Brown’s two children who reached adulthood, Bessie Gwendola Brown and George Willis Brown, joined the family business. The Browns, whose slogan was “Makers of Portraits That Please,” became the most important visual chroniclers of Richmond’s African American population, producing thousands of studio portraits and documenting community life at schools, sporting events, and fraternal meetings. The studio produced pictures for schools and institutions throughout the state, including Virginia Union University, Virginia Normal and Industrial Institute (later Virginia State University), Hampton Normal and Agricultural Institute (later Hampton University), Saint Paul’s Industrial School (later Saint Paul’s College) in Lawrenceville, and the Virginia Industrial School for Girls. The Richmond Planet and its successor, the Richmond Afro-American, frequently ran images by the Browns. The quality of Brown’s work brought into his studio such notable Virginians as the banker and entrepreneur Maggie Lena Mitchell Walker and the dancer and film star Bill “Bojangles” Robinson, but for the most part his images documented the everyday experience of African Americans, capturing weddings, funerals, country church congregations, and other typical scenes. The photographs are readily identifiable by the studio mark “The Browns.” In 1907 Brown won a silver medal for his photographs at the Jamestown Ter-Centennial Exposition, and the studio depicted the award in its advertisements.

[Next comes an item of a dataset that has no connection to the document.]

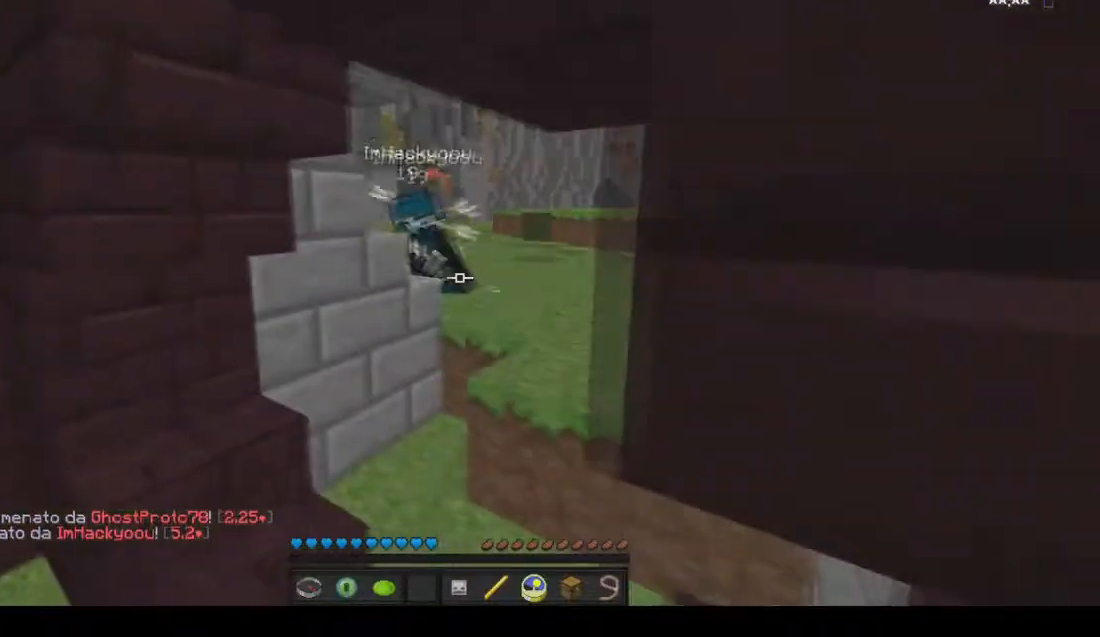
{"keys": ["d", "w"], "mouse": [], "events": [[334, "d", "down"]]}
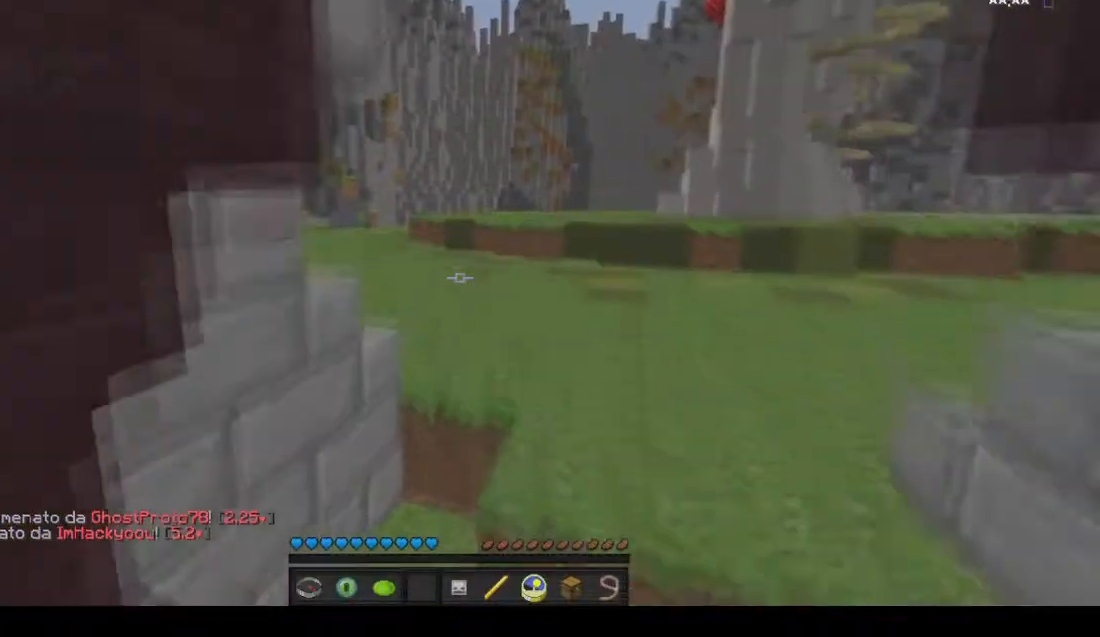
{"keys": ["d", "w"], "mouse": [], "events": []}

George O. Brown died in Richmond on May 17, 1910. He owned a plot in Union Sycamore Cemetery, one of the Barton Heights cemeteries, and was most likely buried there. The family business that Brown founded continued to thrive for almost sixty years after his death. George Willis Brown died on May 10, 1946, but Bessie Gwendola Brown, who lived with her brother’s widow, operated the studio until 1969. Bessie Gwendola Brown died on December 28, 1977. George Willis Brown Jr. worked for a short time with his father and aunt but left after disagreements about the operation of the firm. One of his two sons, Albert Wilder Brown, worked as a photographer from 1982 until his death in 2009.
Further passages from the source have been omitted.